DOKUMENTAUSZUG:
+ + +

Entsprechend ist die Besetzung klein gehalten. Den traditionellen Gruppen der Streicher und Bläser treten allerdings gleichberechtigt Instrumente gegenüber, die sonst oft nur Randaufgaben im Orchester haben, - etwa Orgel, Klavier, Celesta, Cembalo, Harfe, Mandoline, Vibraphon und Marimbaphon. Eine besondere Funktion hat die Oboe. In einer Art rhapsodischer Cadenz übernimmt sie die Rolle eines virtuosen Solisten. Der Oboist – er ist im Orchester der einzige seines Faches – wechselt auch auf Oboe d’amore. Es ist das einzige Mal in meinem Schaffen, dass ich dieses Instrument verwendet habe; sein Klang ist für mich unzertrennlich mit dem Erebnis einer Aufführung der „Sinfonia domestica“ von Richard Strauß unter der Leitung des Komponisten verbunden.
Trotz alles Neuen an der „Kammermusik“ ist es wichtig, ihre Geschichte im Hinterkopf zu haben. Was vom alten geblieben ist, sind einige überraschende Brüche: Inseln von Allusionen an die Klangatmosphäre bestimmter Stellen bei Webern, die von der genannten „außerordentlichen“ Instrumentengruppe wesentlich mitgetragen werden und ein Zitat aus dem „Entr’acte“ des Balletts „Ré`lache“ von Erik Satie, mit dem ich mich in den 60er und 70er Jahren viel beschäftigt habe.
Wie das Ensemble-Stück „Les Adieux“ von 2005 für das Klangforum Wien, das aus der Wiederbegegnung mit einer Elegie für Klavier von 1964 entstanden ist, beruht die „Kammermusik für Orchester“ auf einem neuen Interesse an früheren Konstellationen und Fragestellungen, die einer gegenwärtigen, nur in bestimmter Weise ähnlichen kompositorischen Disposition entsprechen, aber gleichzeitig aus einer Art von „Mainstream“ des von mir Erwarteten herausfallen. Schon der „Catalogue“ war um 1970 in meinem Oeuvre eine quasi singuläre Erscheinung; die „Kammermusik“ dürfte – soweit ich das heute überblicken kann - eine ähnliche Stellung einnehmen. Aber das passt wieder ins Gesamtbild meiner Arbeit, die immer von einem bewussten Wechsel von Perspektiven gekennzeichnet und nie dem ideologischen Zwang bestimmter ästhetischer Positionen unterworfen war.
(Friedrich Cerha)

+ + +

AUFGELISTETE EINTRÄGE:

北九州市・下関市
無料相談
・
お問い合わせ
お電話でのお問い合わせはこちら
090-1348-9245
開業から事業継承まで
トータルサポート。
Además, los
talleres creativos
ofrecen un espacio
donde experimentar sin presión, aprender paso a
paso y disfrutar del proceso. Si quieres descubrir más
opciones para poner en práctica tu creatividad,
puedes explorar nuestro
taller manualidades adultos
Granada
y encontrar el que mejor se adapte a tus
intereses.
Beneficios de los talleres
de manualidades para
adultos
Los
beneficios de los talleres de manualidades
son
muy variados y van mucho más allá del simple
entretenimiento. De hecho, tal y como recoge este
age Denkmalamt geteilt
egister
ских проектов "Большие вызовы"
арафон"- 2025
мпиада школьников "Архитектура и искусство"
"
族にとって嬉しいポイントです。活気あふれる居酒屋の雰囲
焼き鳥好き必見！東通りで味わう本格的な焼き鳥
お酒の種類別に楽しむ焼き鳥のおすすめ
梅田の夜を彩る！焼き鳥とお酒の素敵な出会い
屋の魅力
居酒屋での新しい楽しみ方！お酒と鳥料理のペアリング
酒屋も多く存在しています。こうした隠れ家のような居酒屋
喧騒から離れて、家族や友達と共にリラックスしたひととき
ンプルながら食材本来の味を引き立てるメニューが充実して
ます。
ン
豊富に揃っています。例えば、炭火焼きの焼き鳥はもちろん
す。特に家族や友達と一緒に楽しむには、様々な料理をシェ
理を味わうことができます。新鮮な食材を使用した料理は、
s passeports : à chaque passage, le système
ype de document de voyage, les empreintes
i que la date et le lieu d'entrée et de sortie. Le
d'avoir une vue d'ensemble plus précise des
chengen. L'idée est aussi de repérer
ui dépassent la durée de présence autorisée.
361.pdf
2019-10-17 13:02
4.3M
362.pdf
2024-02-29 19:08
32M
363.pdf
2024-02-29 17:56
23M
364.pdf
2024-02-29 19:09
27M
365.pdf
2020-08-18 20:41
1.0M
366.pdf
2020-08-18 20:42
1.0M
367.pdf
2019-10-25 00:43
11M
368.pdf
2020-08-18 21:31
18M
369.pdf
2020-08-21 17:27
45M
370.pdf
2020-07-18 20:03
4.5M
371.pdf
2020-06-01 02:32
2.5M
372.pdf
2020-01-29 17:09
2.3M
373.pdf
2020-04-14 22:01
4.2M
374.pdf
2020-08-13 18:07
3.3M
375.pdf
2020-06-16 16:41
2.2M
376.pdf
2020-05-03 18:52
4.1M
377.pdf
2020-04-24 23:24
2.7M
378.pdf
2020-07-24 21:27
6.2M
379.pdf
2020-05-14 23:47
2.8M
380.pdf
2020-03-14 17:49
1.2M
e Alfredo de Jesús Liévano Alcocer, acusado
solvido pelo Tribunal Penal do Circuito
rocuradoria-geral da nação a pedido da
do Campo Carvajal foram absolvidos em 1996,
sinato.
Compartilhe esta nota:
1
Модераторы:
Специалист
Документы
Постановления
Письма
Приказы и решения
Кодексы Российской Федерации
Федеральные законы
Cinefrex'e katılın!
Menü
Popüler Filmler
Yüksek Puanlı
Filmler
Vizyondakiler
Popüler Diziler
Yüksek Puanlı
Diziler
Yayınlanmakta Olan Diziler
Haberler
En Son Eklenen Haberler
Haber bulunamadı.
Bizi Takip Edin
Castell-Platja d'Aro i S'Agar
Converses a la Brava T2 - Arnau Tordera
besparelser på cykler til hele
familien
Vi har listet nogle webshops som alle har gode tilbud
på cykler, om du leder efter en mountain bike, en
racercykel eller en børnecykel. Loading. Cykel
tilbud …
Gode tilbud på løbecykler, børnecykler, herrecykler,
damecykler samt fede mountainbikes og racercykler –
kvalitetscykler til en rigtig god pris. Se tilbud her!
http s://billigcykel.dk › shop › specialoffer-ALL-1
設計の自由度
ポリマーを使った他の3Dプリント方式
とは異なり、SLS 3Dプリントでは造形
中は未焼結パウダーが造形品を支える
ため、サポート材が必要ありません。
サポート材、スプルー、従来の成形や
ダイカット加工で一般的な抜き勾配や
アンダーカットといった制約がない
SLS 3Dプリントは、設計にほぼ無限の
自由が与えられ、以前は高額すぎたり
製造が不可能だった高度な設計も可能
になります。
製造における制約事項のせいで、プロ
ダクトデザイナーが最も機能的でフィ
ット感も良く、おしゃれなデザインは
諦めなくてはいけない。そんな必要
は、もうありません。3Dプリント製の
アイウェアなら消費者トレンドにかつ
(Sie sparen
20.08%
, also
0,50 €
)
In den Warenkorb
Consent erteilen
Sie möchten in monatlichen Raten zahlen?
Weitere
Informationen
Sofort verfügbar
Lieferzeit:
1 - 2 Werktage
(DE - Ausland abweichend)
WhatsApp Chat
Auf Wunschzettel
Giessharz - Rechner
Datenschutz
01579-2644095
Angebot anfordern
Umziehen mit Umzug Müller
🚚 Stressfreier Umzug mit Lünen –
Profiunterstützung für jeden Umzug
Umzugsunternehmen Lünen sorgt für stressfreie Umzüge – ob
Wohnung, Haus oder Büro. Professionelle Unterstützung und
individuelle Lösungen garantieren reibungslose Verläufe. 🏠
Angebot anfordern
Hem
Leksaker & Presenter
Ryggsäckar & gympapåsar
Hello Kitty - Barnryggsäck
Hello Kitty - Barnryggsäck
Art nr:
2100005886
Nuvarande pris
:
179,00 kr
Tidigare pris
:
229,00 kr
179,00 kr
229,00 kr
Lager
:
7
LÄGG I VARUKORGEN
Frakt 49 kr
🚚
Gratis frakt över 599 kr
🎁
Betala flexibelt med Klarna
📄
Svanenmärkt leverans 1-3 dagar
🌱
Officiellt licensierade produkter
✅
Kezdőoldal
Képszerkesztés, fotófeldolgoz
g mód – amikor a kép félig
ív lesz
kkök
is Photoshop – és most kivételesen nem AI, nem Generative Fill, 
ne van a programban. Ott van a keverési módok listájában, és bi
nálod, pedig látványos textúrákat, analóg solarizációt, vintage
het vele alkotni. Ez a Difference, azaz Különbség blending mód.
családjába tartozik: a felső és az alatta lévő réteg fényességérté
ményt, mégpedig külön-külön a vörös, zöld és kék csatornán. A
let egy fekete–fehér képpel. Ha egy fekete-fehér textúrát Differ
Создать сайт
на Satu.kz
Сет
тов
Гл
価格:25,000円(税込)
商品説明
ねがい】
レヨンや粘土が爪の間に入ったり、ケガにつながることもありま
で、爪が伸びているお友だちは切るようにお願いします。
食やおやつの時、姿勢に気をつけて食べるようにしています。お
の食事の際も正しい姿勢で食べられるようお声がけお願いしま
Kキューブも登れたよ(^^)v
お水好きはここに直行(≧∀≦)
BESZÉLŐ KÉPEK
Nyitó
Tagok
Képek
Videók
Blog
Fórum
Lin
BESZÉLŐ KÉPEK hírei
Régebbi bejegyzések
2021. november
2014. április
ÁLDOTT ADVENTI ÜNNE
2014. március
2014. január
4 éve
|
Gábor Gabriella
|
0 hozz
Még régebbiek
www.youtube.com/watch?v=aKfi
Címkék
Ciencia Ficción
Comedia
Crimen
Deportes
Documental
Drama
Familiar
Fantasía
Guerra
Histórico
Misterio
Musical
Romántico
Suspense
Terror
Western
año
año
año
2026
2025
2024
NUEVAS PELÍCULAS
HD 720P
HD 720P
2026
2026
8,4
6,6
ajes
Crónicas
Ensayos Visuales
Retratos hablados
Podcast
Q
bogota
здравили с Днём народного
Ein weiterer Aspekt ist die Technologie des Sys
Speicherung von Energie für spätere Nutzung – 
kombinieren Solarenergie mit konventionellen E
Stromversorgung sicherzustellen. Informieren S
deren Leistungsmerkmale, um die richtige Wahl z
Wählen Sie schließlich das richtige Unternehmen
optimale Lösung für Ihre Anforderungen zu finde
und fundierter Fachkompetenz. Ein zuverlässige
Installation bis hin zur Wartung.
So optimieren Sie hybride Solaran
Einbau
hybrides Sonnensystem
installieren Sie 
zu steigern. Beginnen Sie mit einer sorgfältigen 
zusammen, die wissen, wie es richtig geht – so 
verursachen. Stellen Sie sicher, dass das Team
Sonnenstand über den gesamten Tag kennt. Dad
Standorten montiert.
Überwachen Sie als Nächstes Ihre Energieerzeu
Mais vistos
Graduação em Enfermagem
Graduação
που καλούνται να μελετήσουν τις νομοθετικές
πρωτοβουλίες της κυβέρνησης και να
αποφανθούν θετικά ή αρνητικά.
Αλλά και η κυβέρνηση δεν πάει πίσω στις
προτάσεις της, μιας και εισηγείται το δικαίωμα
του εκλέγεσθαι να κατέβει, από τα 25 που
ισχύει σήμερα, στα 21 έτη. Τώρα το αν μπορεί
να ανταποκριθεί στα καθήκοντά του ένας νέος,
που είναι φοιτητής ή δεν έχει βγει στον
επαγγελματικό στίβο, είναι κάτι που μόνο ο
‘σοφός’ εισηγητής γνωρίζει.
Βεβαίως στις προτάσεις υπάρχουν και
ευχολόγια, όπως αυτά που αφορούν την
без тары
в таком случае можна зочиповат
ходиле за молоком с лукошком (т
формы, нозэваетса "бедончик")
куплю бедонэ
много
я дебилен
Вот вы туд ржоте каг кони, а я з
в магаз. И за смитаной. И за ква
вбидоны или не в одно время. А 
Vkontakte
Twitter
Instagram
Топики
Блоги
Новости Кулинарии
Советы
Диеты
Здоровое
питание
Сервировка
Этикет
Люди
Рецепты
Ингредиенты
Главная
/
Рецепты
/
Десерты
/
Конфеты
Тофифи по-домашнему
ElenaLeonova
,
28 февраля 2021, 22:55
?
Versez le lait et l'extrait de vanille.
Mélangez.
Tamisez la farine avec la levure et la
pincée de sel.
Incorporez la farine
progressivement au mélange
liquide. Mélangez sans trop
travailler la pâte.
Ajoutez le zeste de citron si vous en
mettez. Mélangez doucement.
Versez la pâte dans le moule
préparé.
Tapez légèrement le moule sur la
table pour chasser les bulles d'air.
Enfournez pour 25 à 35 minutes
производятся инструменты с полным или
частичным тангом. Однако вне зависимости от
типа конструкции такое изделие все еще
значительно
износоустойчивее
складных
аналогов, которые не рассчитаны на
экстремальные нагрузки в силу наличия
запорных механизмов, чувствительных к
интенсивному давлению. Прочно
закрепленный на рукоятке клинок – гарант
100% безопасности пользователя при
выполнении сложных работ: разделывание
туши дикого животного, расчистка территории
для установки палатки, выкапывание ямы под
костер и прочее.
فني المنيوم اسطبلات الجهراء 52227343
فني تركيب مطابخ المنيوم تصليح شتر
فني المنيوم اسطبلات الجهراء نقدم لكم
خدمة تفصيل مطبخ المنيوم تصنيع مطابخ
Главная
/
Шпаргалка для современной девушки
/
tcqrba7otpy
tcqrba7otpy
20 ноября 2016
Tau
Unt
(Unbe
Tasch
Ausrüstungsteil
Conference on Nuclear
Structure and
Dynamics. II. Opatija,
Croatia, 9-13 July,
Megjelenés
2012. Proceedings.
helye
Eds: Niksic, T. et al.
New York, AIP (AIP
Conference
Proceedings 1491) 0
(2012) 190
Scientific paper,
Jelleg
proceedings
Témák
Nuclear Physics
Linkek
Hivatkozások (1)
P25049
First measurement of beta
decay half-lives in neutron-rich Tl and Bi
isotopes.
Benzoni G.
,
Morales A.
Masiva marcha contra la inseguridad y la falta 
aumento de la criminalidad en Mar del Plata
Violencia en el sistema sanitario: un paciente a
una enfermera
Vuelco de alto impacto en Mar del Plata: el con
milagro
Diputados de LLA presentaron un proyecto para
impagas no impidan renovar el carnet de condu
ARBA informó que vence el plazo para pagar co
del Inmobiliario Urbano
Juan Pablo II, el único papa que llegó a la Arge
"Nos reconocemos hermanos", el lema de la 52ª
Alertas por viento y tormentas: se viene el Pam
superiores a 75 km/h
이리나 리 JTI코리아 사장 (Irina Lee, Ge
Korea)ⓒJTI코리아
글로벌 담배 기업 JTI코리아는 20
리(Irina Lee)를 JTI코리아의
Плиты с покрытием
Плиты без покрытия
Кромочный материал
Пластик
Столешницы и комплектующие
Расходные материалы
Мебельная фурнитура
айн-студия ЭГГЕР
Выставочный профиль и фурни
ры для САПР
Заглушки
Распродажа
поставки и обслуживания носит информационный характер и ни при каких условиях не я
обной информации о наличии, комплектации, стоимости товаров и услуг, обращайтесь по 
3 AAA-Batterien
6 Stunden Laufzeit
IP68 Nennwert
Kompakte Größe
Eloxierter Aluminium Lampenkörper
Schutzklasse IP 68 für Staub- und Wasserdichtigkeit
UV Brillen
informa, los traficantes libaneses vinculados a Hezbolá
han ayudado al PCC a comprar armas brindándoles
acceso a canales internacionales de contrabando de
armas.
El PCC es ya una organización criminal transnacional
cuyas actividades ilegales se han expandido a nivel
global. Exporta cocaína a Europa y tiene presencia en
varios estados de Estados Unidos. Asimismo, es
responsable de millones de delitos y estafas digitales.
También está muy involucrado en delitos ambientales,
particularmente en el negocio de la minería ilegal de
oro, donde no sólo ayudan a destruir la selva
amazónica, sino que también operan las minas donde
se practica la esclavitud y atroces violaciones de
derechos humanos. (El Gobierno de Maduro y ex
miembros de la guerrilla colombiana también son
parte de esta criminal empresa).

+ + +

ARBEITSAUFTRÄGE:
[a] Schreiben Sie aus dem Dokumentauszug den Abschnitt von „Wie das Ensemble-Stück“ bis „(Friedrich Cerha)“ wortgetreu ab.
[b] Beantworten Sie anhand des Dokumentauszugs folgende Fragen:
(i) Welches Instrument übernimmt in einer Art rhapsodischer Cadenz die Rolle eines virtuosen Solisten?
(ii) Für welches Ensemble entstand das Stück „Les Adieux“ von 2005?
(iii) Um welches Jahr war der „Catalogue“ eine quasi singuläre Erscheinung im Oeuvre?
Die Einträge werden zur Bearbeitung nicht gebraucht.

ANTWORTEN JE AUFGABE:
[a]
Wie das Ensemble-Stück „Les Adieux“ von 2005 für das Klangforum Wien, das aus der Wiederbegegnung mit einer Elegie für Klavier von 1964 entstanden ist, beruht die „Kammermusik für Orchester“ auf einem neuen Interesse an früheren Konstellationen und Fragestellungen, die einer gegenwärtigen, nur in bestimmter Weise ähnlichen kompositorischen Disposition entsprechen, aber gleichzeitig aus einer Art von „Mainstream“ des von mir Erwarteten herausfallen. Schon der „Catalogue“ war um 1970 in meinem Oeuvre eine quasi singuläre Erscheinung; die „Kammermusik“ dürfte – soweit ich das heute überblicken kann - eine ähnliche Stellung einnehmen. Aber das passt wieder ins Gesamtbild meiner Arbeit, die immer von einem bewussten Wechsel von Perspektiven gekennzeichnet und nie dem ideologischen Zwang bestimmter ästhetischer Positionen unterworfen war.
(Friedrich Cerha)

[b]
(i) Die Oboe.
(ii) Für das Klangforum Wien.
(iii) Um 1970.